Compounding does not happen in the model

This is where the analogy to the time value of money becomes useful, if used carefully.

In finance, compounding does not come from the asset itself, but from time, reinvestment, and discipline. The same is true here.

The compounding with LLMs does not happen in model weights, release cycles, or benchmarks. It happens in the user:

  • in the ability to articulate intent clearly,
  • in the shared language that develops over time,
  • in the accumulation of decisions, constraints, and context,
  • in the reduction of friction from one interaction to the next.

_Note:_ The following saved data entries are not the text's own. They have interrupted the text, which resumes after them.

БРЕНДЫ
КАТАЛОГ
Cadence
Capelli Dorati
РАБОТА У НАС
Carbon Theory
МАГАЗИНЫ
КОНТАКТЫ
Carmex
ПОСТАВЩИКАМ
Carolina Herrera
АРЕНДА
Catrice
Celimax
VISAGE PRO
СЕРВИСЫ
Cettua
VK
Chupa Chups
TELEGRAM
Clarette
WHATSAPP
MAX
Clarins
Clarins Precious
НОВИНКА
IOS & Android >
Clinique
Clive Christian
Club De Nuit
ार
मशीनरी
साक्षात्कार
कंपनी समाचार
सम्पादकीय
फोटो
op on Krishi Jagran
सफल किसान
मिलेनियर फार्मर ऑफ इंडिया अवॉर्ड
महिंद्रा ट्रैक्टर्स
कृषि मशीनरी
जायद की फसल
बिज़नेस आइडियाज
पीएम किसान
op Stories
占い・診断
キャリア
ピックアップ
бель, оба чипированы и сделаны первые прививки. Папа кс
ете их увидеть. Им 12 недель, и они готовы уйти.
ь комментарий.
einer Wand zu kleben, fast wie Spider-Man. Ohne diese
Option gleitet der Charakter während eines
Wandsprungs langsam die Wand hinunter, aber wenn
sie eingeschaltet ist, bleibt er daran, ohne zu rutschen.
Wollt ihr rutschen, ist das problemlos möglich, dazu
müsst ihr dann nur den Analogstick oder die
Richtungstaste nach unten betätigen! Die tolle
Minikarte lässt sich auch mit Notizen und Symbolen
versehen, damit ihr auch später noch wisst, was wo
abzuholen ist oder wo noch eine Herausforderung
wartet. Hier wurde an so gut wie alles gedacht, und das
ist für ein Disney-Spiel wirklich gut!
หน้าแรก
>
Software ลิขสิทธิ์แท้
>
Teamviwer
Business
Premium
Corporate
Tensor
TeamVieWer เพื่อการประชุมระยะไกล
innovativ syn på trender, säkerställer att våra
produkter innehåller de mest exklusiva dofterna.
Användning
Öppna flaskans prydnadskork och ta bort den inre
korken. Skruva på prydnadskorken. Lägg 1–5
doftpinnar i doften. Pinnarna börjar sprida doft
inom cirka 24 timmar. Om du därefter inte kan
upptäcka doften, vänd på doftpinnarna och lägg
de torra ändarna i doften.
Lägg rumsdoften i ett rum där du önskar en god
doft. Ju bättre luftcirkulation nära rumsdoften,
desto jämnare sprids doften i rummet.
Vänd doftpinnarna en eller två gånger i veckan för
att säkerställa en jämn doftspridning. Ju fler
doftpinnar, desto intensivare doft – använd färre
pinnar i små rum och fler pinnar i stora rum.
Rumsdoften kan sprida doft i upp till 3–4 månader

Each interaction slightly improves the next one, not because the system learns intrinsically, but because the user learns how to work with it.

That learning compounds.

Why starting early matters more than choosing correctly

Looking back, the advantage I gained had little to do with technical sophistication. It came from starting early enough to make mistakes when the stakes were low, to experiment without clear playbooks, and to slowly build fluency.

This is exactly how capital works. You cannot recover missed years of compounding by contributing more later. Late adopters can catch up on tools, but they cannot fully catch up on fluency.

The opportunity cost is invisible, which is why it is often ignored.

Good news for users

This perspective is quietly good news for users. It means that LLMs do not obsolete judgment, thinking, or experience. They amplify them. The limiting factor is not access to intelligence, but the ability to structure, communicate, and reuse it over time.

In that sense, the future does not belong only to those building ever smarter models. It also belongs to those who learn, early and consciously, how to think with these systems.

A closing thought

We do not know how LLMs will evolve. The research frontier is real, and the best minds will not stop pushing it. But uncertainty about the future does not negate the compounding available in the present.

Used episodically, LLMs deliver episodic value. Used deliberately over time, they behave more like capital.

As with capital, the hardest part is not optimization, but starting early enough for compounding to matter.